Page.
+--
The NMBCA also permits a corporation to provide in its articles of incorporation that a director of the corporation shall not be personally liable to the corporation or its shareholders for monetary damages for any action taken, or any failure to take any action, as a director, except liability for (i) receipt of a financial benefit to which he or she is not entitled, (ii) an intentional infliction of harm on the corporation or its shareholders, (iii) a violation of the Nebraska Revised Statute concerning unlawful distributions approved by directors, or (iv) an intentional violation of criminal law. The Company’s Articles of Incorporation include such a provision.

Additionally, the NMBCA permits a corporation to purchase and maintain insurance on behalf of any person who is a director or officer, or who, while a director or officer of the corporation, serves at the corporation’s request as a director, officer, member, partner, trustee, employee, or agent of another domestic or foreign entity, against liability asserted against or incurred by such person in that capacity or arising from his or her status as a director or officer, whether or not the corporation would have the power to indemnify such person against such liability under the provisions of the law. The Company’s Amended and Restated Bylaws authorize the Company to purchase and maintain such insurance.
+--
Dataset excerpts.
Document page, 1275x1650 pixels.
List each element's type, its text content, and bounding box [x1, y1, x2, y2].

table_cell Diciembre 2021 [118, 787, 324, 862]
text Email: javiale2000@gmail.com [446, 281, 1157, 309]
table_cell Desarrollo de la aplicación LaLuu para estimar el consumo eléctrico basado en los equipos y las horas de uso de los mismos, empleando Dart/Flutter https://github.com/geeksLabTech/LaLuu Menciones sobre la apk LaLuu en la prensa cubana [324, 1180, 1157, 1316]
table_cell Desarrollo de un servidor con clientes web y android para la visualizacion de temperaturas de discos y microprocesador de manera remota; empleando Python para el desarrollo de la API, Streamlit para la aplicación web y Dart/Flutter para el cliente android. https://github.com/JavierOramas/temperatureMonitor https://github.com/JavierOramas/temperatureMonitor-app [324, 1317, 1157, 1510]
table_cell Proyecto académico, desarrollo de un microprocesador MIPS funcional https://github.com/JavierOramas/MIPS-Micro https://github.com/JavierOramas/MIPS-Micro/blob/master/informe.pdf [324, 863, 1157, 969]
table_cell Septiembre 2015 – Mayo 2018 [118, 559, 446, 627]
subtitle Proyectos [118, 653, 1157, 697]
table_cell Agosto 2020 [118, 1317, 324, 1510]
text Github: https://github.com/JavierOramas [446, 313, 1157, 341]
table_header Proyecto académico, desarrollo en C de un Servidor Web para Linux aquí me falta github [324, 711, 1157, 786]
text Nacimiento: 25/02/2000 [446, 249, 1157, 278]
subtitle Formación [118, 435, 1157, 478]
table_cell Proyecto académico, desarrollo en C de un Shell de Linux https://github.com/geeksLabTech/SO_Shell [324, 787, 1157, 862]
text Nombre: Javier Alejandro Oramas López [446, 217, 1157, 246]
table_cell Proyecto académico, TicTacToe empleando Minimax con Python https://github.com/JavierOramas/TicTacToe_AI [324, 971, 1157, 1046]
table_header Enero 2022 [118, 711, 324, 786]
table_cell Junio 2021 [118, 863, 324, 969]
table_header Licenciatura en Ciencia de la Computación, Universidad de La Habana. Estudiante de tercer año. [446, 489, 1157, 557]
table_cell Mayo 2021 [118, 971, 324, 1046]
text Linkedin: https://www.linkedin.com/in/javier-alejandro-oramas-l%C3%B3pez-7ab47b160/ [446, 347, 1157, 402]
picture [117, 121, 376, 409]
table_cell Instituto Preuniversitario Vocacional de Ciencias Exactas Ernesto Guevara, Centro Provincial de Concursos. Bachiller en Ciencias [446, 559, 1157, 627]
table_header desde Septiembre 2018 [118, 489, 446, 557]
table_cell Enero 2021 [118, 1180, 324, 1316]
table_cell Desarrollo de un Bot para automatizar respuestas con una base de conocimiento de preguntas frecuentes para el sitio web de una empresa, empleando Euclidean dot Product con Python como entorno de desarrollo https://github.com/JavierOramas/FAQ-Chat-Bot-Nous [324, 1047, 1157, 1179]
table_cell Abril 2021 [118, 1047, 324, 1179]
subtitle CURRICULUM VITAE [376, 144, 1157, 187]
+--
Written task A. In the passage on director liability, what allows the Company to buy insurance covering its directors and officers?
Written task B. Repeat the passage on director liability word for word, from "The NMBCA also" up to and including "such a provision.".

Exercise output A. The NMBCA permits a corporation to purchase and maintain such insurance, even against liability the corporation could not indemnify under the law. The Company's Amended and Restated Bylaws authorize it to do so.

Exercise output B.
The NMBCA also permits a corporation to provide in its articles of incorporation that a director of the corporation shall not be personally liable to the corporation or its shareholders for monetary damages for any action taken, or any failure to take any action, as a director, except liability for (i) receipt of a financial benefit to which he or she is not entitled, (ii) an intentional infliction of harm on the corporation or its shareholders, (iii) a violation of the Nebraska Revised Statute concerning unlawful distributions approved by directors, or (iv) an intentional violation of criminal law. The Company’s Articles of Incorporation include such a provision.